SoFunction
Updated on 2024-11-19

Data binning code using python to calculate percentiles

insofar aspercentileI believe we are all familiar with the following explanation source quoted from Baidu Encyclopedia.

Percentile, if a set of data is sorted from smallest to largest and the corresponding cumulative percentile is calculated, the value of the data corresponding to a particular percentile is called the percentile of that percentile. Can be expressed as: a set of nobserved valuecheck or refer tonumerical valueThe sizes are ordered. For example, the value at the p% position is called the pth percentile.

Since percentiles are used to divide the data in equal parts, this method can also be used for equal frequency binning.

import pandas as pd
import numpy as np
import random
t=(columns=['l','s'])
# Randomly generate 1000 integers from 0 to 999
t['l']=[(0,999) for _range in range(1000)]
# Define s as 1 for statistical purposes
t['s']=1
# By finding the locus
l_bin=[]
for i in range(0,101,10):
 l_bin.append((t['l'],i))
# last digit of the quantile plus a very small number, otherwise the cut number 999 will be marked as nan
l_bin[-1]+=1/1e10
print('loci:',(l_bin).round(2))
#Slicing random numbers, left closed right open when right=False
t['box']=(t['l'],l_bin,right=False)
tj=('box')['s'].agg('sum')
print('Boxing statistics')
print(tj)
# Generate new labels
label=[]
for i in range(len(l_bin)-1):
 (str(l_bin[i].round(4))+'+')
Dictionary generation for #original tags and customized new tags
list_box_td=list(set(t['box']))
list_box_td.sort()
dict_t=dict(zip(list_box_td,label))
# Replacement based on dictionary
t['new_box']=t['box'].replace(dict_t)
print('New split-box statistics')
tj=('new_box')['s'].agg('sum')
print(tj)
del t['s']
print(())

Output results:

locus (computing): [ 0. 90.9 194.6 290. 386. 473.5 589. 688. 783.2 884.2
 997. ]
Sub-case statistics
box
[0.0, 90.9)  100
[90.9, 194.6)  100
[194.6, 290.0)  99
[290.0, 386.0)  99
[386.0, 473.5) 102
[473.5, 589.0)  99
[589.0, 688.0) 100
[688.0, 783.2) 101
[783.2, 884.2) 100
[884.2, 997.0) 100
Name: s, dtype: int64
新Sub-case statistics
new_box
0.0+  100
194.6+  99
290.0+  99
386.0+ 102
473.5+  99
589.0+ 100
688.0+ 101
783.2+ 100
884.2+ 100
90.9+  100
Name: s, dtype: int64
  l    box new_box
0 253 [194.6, 290.0) 194.6+
1 468 [386.0, 473.5) 386.0+
2 130 [90.9, 194.6) 90.9+
3 476 [473.5, 589.0) 473.5+
4 656 [589.0, 688.0) 589.0+

You can see that within each sub-box, there are about 100 numbers. Based on this method, some labels can be customized.
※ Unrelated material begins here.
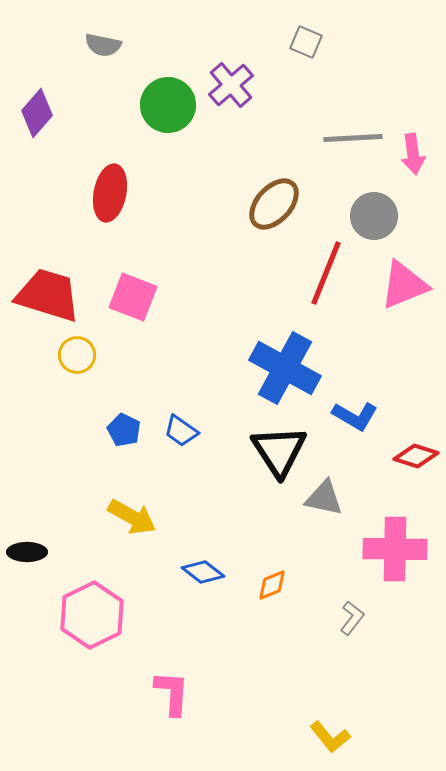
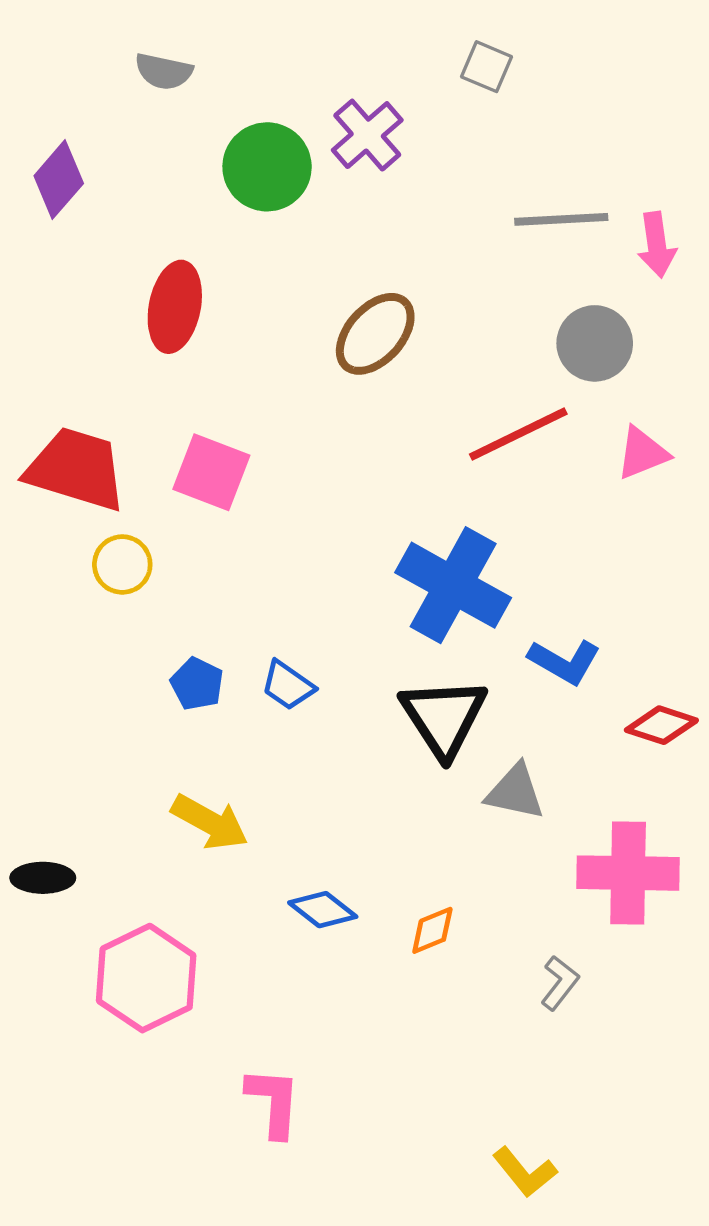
brown ellipse: (274, 204) -> (375, 334), moved
red line: (326, 273) -> (518, 434), turned 42
pink triangle: (404, 285) -> (642, 453), size x0.7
Additional extensions: python calculates percentiles for dynamic time points

[Description]

1、Dynamic time points:The data frame for each calculation is the data up to the current row, i.e.cumulative line(Multiple counting);

2. Static time point (current time): the data frame calculated for all lines (one calculation);

[Code]

test = ((1, 10, size=10), columns=['value']) # Generate [1,10] random integers
test['pct_sf'] = (lambda x: [:x].(pct=True)[x]) # Dynamic time points
test['pct'] = (pct=True) # Current point in time
test

Above this use python calculate percentile to realize the data split box code is all I share with you, I hope it can give you a reference, and I hope you support me more.